_ABOUT THIS TASK_.
An exact transcription is needed of the lines below from the one with "печінки для дівчини з рідкісною хворобою" through the one with "ADATVÉDELEM", with no other lines and no pictures.

_DATA FOR THE TASK_.
* * * * * * * * *

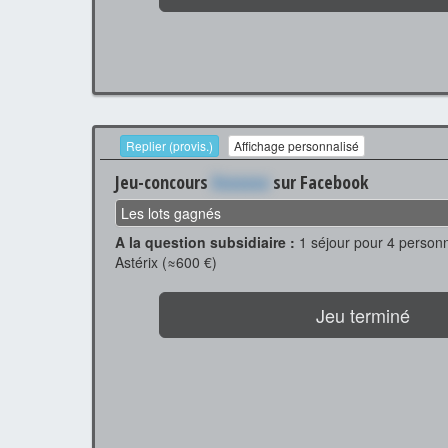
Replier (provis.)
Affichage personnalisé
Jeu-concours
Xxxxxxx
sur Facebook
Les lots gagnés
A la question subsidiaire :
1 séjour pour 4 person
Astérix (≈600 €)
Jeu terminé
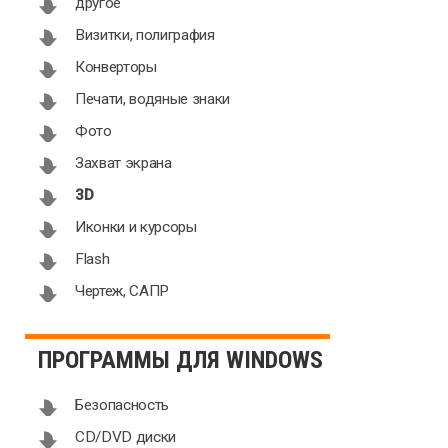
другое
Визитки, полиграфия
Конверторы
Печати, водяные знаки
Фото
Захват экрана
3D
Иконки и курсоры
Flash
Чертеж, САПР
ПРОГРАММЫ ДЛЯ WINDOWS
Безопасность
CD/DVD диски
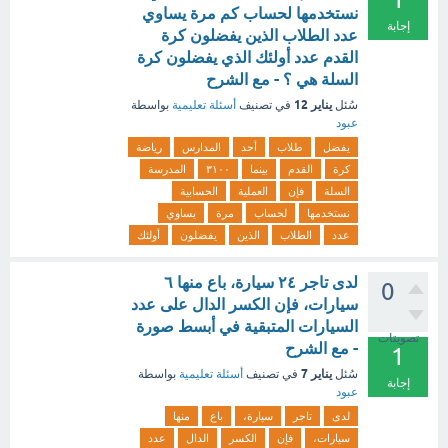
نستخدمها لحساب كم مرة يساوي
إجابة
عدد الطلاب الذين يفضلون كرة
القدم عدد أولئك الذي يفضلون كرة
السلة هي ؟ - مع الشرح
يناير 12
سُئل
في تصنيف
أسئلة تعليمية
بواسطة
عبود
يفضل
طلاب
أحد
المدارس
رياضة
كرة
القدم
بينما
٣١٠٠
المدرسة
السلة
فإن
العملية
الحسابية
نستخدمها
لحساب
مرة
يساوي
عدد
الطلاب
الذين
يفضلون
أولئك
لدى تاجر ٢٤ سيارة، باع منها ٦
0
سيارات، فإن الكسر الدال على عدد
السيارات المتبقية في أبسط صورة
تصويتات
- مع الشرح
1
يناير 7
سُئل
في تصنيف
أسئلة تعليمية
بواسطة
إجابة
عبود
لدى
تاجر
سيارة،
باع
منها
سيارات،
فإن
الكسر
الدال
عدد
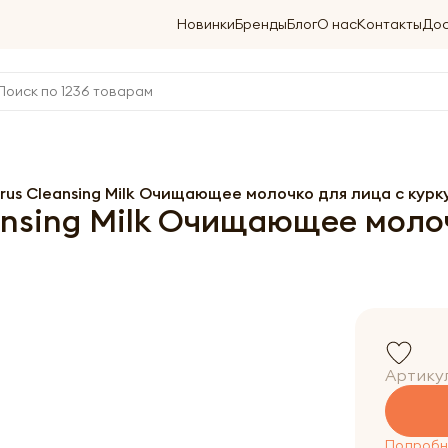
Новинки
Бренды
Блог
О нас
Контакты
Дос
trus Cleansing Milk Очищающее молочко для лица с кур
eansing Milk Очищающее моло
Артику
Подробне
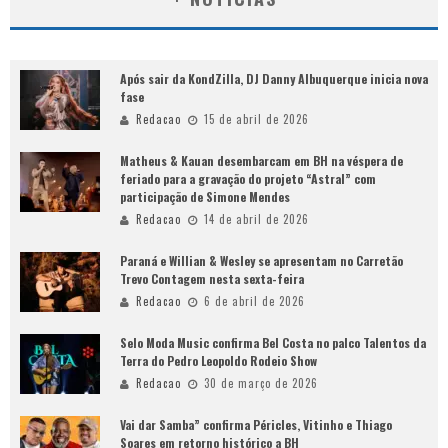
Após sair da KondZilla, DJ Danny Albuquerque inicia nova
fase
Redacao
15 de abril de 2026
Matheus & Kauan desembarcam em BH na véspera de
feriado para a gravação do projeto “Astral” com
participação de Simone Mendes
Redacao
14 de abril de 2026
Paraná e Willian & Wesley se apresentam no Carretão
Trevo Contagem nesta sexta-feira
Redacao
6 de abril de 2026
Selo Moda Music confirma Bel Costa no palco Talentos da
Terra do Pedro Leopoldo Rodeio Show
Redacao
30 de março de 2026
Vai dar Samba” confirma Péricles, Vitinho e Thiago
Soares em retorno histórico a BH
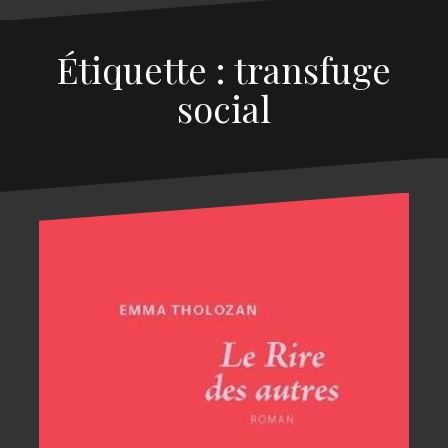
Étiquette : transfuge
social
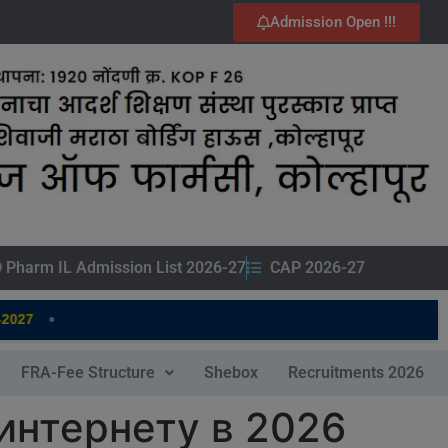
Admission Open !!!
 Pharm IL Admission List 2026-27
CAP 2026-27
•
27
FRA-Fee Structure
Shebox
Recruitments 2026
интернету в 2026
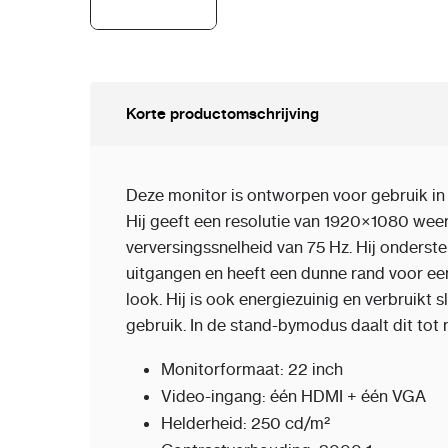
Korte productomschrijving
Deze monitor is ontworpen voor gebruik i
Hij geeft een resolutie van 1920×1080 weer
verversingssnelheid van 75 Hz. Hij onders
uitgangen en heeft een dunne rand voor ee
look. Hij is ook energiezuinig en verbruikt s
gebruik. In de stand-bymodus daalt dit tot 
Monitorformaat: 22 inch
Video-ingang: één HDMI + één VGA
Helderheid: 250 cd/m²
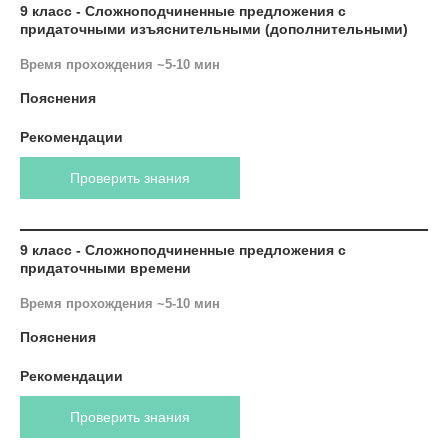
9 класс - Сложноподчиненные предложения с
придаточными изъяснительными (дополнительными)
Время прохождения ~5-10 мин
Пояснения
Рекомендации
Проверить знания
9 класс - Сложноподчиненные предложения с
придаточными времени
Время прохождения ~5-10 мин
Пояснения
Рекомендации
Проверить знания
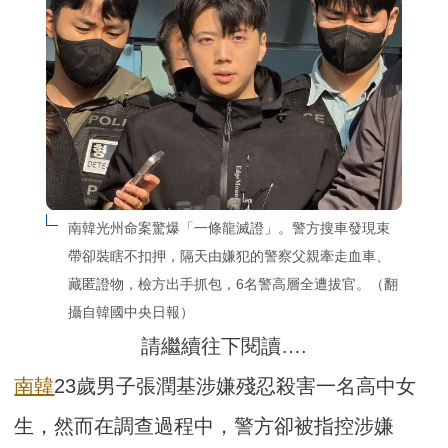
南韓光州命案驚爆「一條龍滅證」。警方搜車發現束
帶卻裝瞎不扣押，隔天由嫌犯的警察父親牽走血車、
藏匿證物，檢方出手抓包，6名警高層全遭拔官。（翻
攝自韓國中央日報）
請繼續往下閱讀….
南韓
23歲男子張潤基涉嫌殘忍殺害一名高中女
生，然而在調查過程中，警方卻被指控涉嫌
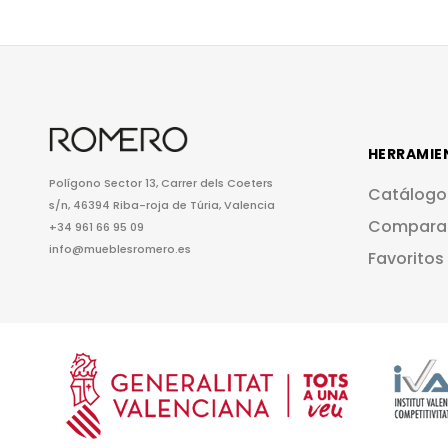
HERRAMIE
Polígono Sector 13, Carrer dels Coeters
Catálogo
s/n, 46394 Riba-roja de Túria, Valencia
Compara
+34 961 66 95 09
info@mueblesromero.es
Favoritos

* * * * * * * * *

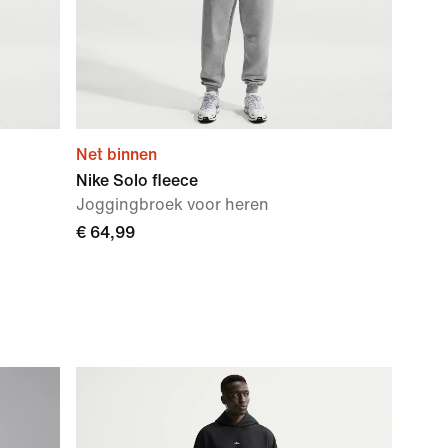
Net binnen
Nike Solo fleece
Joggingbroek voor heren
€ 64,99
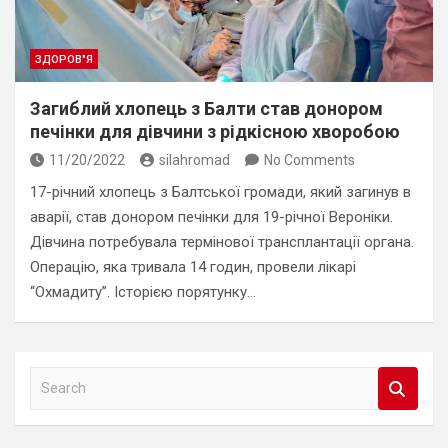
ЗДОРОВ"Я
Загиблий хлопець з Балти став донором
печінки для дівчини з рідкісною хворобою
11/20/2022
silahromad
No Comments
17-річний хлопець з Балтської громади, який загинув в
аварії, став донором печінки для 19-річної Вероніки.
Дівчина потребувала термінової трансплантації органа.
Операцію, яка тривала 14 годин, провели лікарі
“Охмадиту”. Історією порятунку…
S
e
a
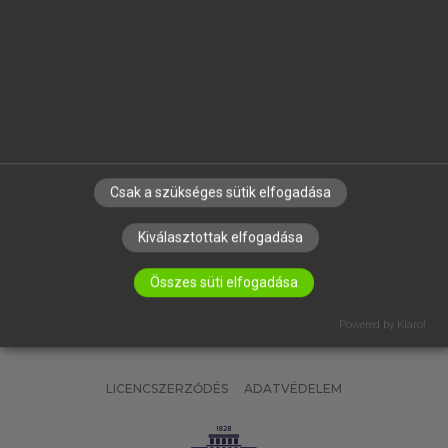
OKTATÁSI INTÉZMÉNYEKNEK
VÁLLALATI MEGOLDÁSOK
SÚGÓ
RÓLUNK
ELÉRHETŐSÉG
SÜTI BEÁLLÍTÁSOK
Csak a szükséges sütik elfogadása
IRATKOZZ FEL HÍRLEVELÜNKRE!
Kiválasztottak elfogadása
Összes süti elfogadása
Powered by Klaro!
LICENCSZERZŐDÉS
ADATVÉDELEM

* * * * * * * * *

_EXERCISE RESULT_.
печінки для дівчини з рідкісною хворобою
11/20/2022
silahromad
No Comments
17-річний хлопець з Балтської громади, який загинув в
аварії, став донором печінки для 19-річної Вероніки.
Дівчина потребувала термінової трансплантації органа.
Операцію, яка тривала 14 годин, провели лікарі
“Охмадиту”. Історією порятунку…
S
e
a
OKTATÁSI INTÉZMÉNYEKNEK
VÁLLALATI MEGOLDÁSOK
SÚGÓ
RÓLUNK
ELÉRHETŐSÉG
SÜTI BEÁLLÍTÁSOK
Csak a szükséges sütik elfogadása
IRATKOZZ FEL HÍRLEVELÜNKRE!
Kiválasztottak elfogadása
Összes süti elfogadása
Powered by Klaro!
LICENCSZERZŐDÉS
ADATVÉDELEM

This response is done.